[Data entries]
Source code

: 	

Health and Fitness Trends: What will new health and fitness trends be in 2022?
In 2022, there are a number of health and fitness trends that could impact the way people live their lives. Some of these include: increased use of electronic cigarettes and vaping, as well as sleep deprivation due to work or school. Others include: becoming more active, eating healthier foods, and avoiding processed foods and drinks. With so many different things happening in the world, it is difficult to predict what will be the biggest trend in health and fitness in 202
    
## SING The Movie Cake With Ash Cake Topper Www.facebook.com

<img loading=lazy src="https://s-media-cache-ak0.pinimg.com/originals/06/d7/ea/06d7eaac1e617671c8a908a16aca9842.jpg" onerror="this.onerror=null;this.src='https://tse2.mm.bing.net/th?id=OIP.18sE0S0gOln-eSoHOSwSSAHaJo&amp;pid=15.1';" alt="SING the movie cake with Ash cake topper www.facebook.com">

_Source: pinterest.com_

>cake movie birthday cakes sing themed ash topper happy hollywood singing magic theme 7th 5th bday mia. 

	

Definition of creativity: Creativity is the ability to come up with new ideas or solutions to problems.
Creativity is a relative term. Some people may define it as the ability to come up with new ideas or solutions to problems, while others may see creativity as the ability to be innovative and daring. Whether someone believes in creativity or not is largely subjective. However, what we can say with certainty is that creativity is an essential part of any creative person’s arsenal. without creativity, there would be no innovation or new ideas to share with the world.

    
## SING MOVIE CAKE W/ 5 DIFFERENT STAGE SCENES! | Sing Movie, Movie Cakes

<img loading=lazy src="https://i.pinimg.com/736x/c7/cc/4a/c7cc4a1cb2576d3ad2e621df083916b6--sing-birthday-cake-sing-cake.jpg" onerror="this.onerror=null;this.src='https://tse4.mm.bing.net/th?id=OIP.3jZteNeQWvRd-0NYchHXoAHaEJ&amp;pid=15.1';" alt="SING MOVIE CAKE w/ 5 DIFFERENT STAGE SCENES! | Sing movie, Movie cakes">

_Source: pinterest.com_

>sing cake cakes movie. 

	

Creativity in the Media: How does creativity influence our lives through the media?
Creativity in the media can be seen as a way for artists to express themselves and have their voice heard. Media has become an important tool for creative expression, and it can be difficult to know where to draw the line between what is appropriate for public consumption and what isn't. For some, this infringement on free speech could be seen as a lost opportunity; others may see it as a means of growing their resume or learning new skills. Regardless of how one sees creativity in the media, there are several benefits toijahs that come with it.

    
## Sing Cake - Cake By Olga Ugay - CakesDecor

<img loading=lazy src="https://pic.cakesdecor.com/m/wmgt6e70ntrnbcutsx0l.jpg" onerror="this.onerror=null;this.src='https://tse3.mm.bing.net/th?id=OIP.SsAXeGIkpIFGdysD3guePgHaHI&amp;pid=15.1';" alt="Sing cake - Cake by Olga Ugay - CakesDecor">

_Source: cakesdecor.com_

- [Instructions for the task]: Nothing should be returned except the lines from the first line of the data above through the line with "Definition of creativity: Creativity", each one exact.

- [Task response]:
Source code

: 	

Health and Fitness Trends: What will new health and fitness trends be in 2022?
In 2022, there are a number of health and fitness trends that could impact the way people live their lives. Some of these include: increased use of electronic cigarettes and vaping, as well as sleep deprivation due to work or school. Others include: becoming more active, eating healthier foods, and avoiding processed foods and drinks. With so many different things happening in the world, it is difficult to predict what will be the biggest trend in health and fitness in 202
    
## SING The Movie Cake With Ash Cake Topper Www.facebook.com

<img loading=lazy src="https://s-media-cache-ak0.pinimg.com/originals/06/d7/ea/06d7eaac1e617671c8a908a16aca9842.jpg" onerror="this.onerror=null;this.src='https://tse2.mm.bing.net/th?id=OIP.18sE0S0gOln-eSoHOSwSSAHaJo&amp;pid=15.1';" alt="SING the movie cake with Ash cake topper www.facebook.com">

_Source: pinterest.com_

>cake movie birthday cakes sing themed ash topper happy hollywood singing magic theme 7th 5th bday mia. 

	

Definition of creativity: Creativity is the ability to come up with new ideas or solutions to problems.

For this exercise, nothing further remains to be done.